◆ Task instructions ◆
Note the line containing "Populariteit"; from it through the last line below, give only those lines again, exactly, both ends included, skipping pictures.

Start of Material for this task

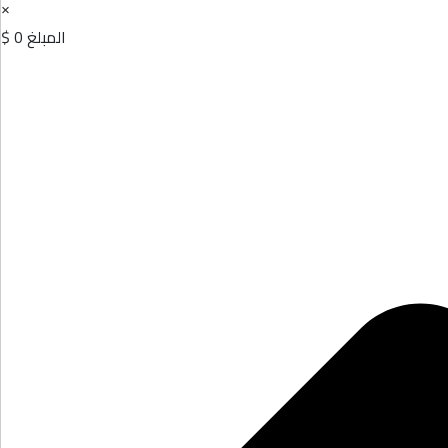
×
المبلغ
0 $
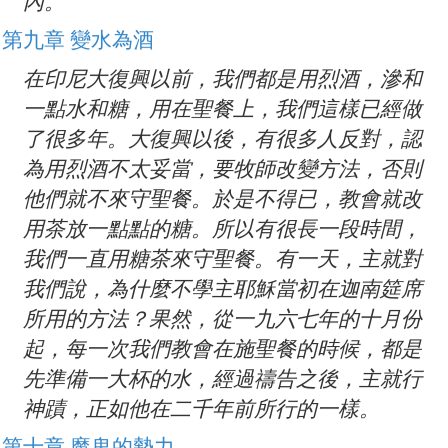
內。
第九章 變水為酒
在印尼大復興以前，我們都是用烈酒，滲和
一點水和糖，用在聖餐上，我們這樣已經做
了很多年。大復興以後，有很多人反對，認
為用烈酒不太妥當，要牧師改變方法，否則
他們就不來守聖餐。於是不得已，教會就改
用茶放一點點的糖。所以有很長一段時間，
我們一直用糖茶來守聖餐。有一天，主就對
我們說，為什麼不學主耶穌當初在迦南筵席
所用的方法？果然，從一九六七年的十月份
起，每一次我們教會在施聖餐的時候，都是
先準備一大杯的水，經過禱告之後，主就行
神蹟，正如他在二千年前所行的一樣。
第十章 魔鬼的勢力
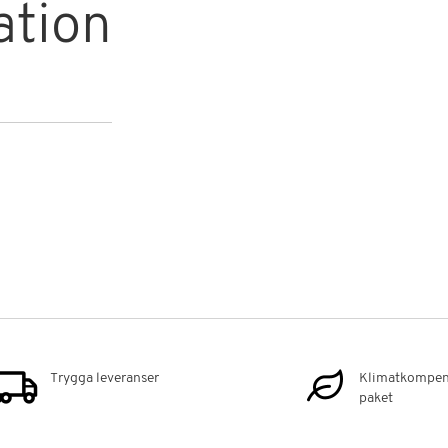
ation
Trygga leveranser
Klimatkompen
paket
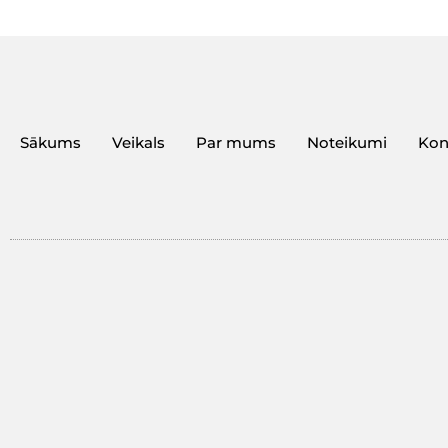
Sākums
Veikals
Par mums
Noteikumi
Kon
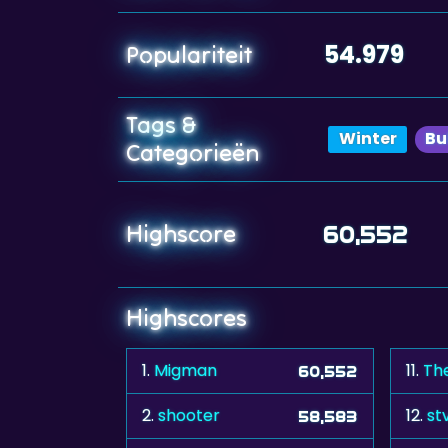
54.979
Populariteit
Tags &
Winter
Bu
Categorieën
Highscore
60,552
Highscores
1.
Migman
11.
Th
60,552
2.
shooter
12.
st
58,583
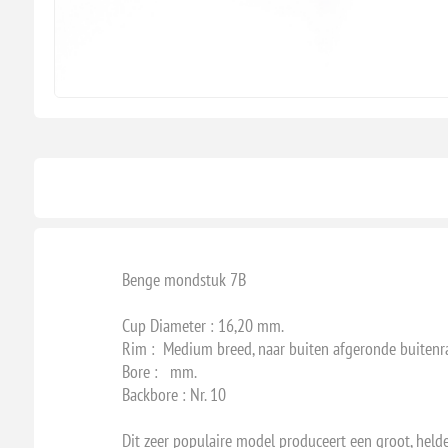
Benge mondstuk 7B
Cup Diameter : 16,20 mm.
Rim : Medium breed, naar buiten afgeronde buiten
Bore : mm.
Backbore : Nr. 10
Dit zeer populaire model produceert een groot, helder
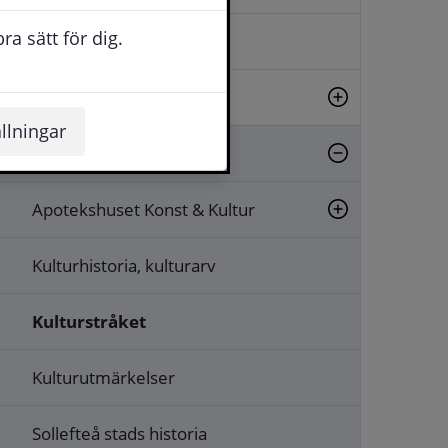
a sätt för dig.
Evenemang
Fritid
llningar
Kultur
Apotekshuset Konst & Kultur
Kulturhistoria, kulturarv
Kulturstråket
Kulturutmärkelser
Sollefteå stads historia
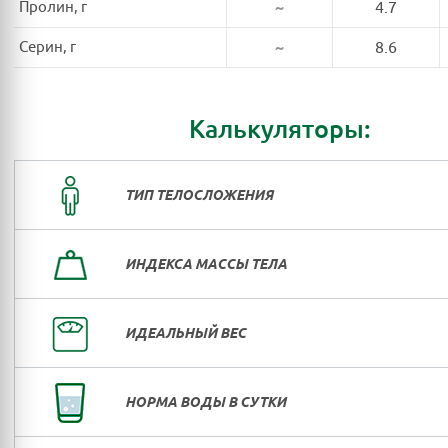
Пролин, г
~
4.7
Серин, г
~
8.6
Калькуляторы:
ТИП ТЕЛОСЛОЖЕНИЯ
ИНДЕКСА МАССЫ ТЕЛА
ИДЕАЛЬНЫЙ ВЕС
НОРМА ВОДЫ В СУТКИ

End of Material for this task

◆ Task result ◆
Populariteit
Tags &
Winter
Bu
Categorieën
Highscore
60,552
Highscores
1.
Migman
11.
Th
60,552
2.
shooter
12.
st
58,583
Benge mondstuk 7B
Cup Diameter : 16,20 mm.
Rim : Medium breed, naar buiten afgeronde buiten
Bore : mm.
Backbore : Nr. 10
Dit zeer populaire model produceert een groot, helder
a sätt för dig.
Evenemang
Fritid
llningar
Kultur
Apotekshuset Konst & Kultur
Kulturhistoria, kulturarv
Kulturstråket
Kulturutmärkelser
Sollefteå stads historia
Пролин, г
~
4.7
Серин, г
~
8.6
Калькуляторы:
ТИП ТЕЛОСЛОЖЕНИЯ
ИНДЕКСА МАССЫ ТЕЛА
ИДЕАЛЬНЫЙ ВЕС
НОРМА ВОДЫ В СУТКИ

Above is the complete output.